The Hustle Isn’t Helping Your Business

The advice in today’s “continuous and persistent hustle is the only way to succeed” society is an interesting dichotomy. It is both the biggest possible harm to a business, or the most pivotal improvement possible. One piece of tactical or strategic insight can completely change a business’ trajectory.

On a rolling basis, we’re challenged to sift through the proliferation of information immediately accessible or fed to us by “influencers”. With that in mind, we need to discern what is useful and what is not. Alas, the Internet is the biggest blessing and the biggest curse to new and existing business owners.

A person who is challenging this paradigm is Jonathan Goodman.

While other entrepreneurial figureheads will tell you that you need to hustle 18 hours a day for your first two years in business or that you need be too busy working to participate in normal everyday activities, Goodman preaches and focuses on consistent and conservative growth.

It’s the difference between always looking for a big win or the next big thing vs playing the long-game confident that whatever method of tactic is in vogue today will be gone tomorrow and what matters is the work and the reputation.

So who is Jonathan Goodman and why is he able to share this type of counter argument with us?

In 2011, he launched the soon to be world’s biggest online resource for personal trainers, the Personal Trainer Development Centre (the PTDC), which has become a 7-figure business with only a handful of employees.

If you were to look at charts of an audience and financial growth of the business you won’t see anything special, and that’s just the point —there are no spikes, just small consistent growth—almost—every week, month, and every year since inception.  

What has this created for Goodman?

Goodman is now the leading global authority in online personal training.

He is a Forbes featured entrepreneur, author of three must have books for fitness trainers, creator of the world’s first textbook for online trainers and internationally renowned fitness coach. Heck, he even wrote a rhyming children’s book with his wife.

Most importantly, he has helped tens of thousands of other personal trainers grow their own online businesses without sacrificing his own lifestyle in exchange.

You see, Goodman lives differently from the rest of us. He has focused on creating a lifestyle that allows him to both produce more with his business and be more present with the people who matter most to him: his wife and five month old baby, Calvin.

When we look at the lifestyles of entrepreneurial influencers we see hustle, hustle, hustle. What this doesn’t reveal is the burnout, the trade-offs and the time we spent on chasing more.

More money, more growth, and more exposure.

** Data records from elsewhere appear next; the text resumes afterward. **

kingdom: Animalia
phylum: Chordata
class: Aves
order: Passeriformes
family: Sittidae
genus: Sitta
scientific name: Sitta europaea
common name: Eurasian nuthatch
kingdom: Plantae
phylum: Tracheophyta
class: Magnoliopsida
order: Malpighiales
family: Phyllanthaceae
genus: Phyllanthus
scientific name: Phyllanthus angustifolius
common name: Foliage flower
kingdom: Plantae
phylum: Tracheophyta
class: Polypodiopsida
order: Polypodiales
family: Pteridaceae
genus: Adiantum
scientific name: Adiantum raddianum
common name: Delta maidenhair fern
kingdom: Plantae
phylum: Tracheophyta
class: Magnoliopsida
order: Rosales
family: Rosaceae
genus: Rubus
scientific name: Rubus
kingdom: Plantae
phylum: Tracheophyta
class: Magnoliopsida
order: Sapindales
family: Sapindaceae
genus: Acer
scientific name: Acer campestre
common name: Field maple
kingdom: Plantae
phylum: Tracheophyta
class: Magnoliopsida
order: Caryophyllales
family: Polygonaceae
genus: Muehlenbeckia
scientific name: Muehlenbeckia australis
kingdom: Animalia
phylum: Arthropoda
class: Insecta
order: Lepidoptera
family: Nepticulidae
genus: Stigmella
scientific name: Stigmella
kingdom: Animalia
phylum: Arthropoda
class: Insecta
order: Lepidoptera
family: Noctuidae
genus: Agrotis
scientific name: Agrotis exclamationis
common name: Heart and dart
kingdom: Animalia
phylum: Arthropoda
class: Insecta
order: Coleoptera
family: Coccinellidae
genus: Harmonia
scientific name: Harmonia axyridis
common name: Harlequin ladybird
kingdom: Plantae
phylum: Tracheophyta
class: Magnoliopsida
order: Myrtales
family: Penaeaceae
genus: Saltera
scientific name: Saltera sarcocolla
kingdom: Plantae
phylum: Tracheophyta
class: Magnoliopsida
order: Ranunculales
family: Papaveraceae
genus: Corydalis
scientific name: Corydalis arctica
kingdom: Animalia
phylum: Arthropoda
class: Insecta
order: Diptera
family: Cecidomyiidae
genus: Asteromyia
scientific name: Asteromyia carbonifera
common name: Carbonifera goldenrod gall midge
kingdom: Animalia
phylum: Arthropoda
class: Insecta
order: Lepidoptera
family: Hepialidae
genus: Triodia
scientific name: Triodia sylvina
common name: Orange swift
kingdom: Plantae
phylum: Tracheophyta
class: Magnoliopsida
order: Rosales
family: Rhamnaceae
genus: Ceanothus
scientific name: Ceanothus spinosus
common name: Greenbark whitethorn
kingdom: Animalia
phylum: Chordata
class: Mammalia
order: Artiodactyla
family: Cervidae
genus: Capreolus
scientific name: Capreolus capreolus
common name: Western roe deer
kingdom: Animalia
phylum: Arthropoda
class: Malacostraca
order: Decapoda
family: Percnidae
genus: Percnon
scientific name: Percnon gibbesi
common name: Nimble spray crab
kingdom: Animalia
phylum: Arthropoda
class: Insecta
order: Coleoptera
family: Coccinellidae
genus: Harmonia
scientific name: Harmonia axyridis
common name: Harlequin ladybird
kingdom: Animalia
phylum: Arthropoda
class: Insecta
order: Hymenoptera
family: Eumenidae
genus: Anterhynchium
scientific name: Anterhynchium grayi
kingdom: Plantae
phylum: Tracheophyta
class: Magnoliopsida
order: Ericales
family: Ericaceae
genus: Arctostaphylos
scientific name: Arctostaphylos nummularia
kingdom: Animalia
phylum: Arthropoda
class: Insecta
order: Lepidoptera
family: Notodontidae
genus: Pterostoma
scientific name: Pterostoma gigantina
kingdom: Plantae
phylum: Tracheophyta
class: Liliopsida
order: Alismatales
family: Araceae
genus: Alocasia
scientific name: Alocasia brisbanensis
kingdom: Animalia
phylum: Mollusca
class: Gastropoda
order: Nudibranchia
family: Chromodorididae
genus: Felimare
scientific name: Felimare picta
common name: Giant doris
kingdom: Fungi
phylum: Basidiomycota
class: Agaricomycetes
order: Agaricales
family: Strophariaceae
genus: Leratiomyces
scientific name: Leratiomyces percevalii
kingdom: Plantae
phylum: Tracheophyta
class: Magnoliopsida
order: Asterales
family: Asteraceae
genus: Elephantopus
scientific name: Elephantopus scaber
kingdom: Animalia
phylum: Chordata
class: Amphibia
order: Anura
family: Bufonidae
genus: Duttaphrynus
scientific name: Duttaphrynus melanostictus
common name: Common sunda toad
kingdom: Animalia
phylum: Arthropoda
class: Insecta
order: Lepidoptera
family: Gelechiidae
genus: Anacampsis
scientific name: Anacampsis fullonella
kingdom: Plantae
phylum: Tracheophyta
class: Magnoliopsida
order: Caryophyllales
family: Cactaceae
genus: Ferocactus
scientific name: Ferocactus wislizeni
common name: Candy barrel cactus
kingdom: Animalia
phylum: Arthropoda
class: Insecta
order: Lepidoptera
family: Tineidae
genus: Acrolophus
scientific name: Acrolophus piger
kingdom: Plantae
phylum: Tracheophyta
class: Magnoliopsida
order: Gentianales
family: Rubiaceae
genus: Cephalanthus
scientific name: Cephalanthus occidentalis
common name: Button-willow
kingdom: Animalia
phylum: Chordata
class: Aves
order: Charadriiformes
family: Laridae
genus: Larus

We get swept up in the idea that this will create the life we want, and in exchange, we offer our most precious resource, time. We hustle from 6 AM to 12 PM, day in and day out until we either crash or have companies that we don’t know what to do with because we’re told that it is what we’re supposed to do.

Interestingly, most of this hustle is misaligned with what’s actually necessary to produce real-world, sustainable, long-term results. Instead, all that happens is the endless pursuit of vanity metrics: more likes and follows without really knowing why or putting much thought into whether these are people who both care about you, and would be willing to invest money into what you do.

Goodman said, “Most people will be better served to figure out themselves how they work best, find their place in the business world, and enjoy long-steady growth vs. trying to blow the roof off today, right now, without giving much thought as to what they are going to do tomorrow.”

And Goodman is right.

In today’s era of the glorification of the hustle, we need to learn what is going to be best for us. Life isn’t meant to be about the hustle. It is about the joys of spending the small time we have on the planet with the people we love.

Working 16 hours a day is not success, it’s ludicrous.

Your career is something that is meant to monetise the lifestyle you want to lead and not the other way around. The strategy of slow and steady wins the race is true. The cumulative 1% efforts all add up over time to create a lifestyle, not a monetary goal. Goodman is living proof of this.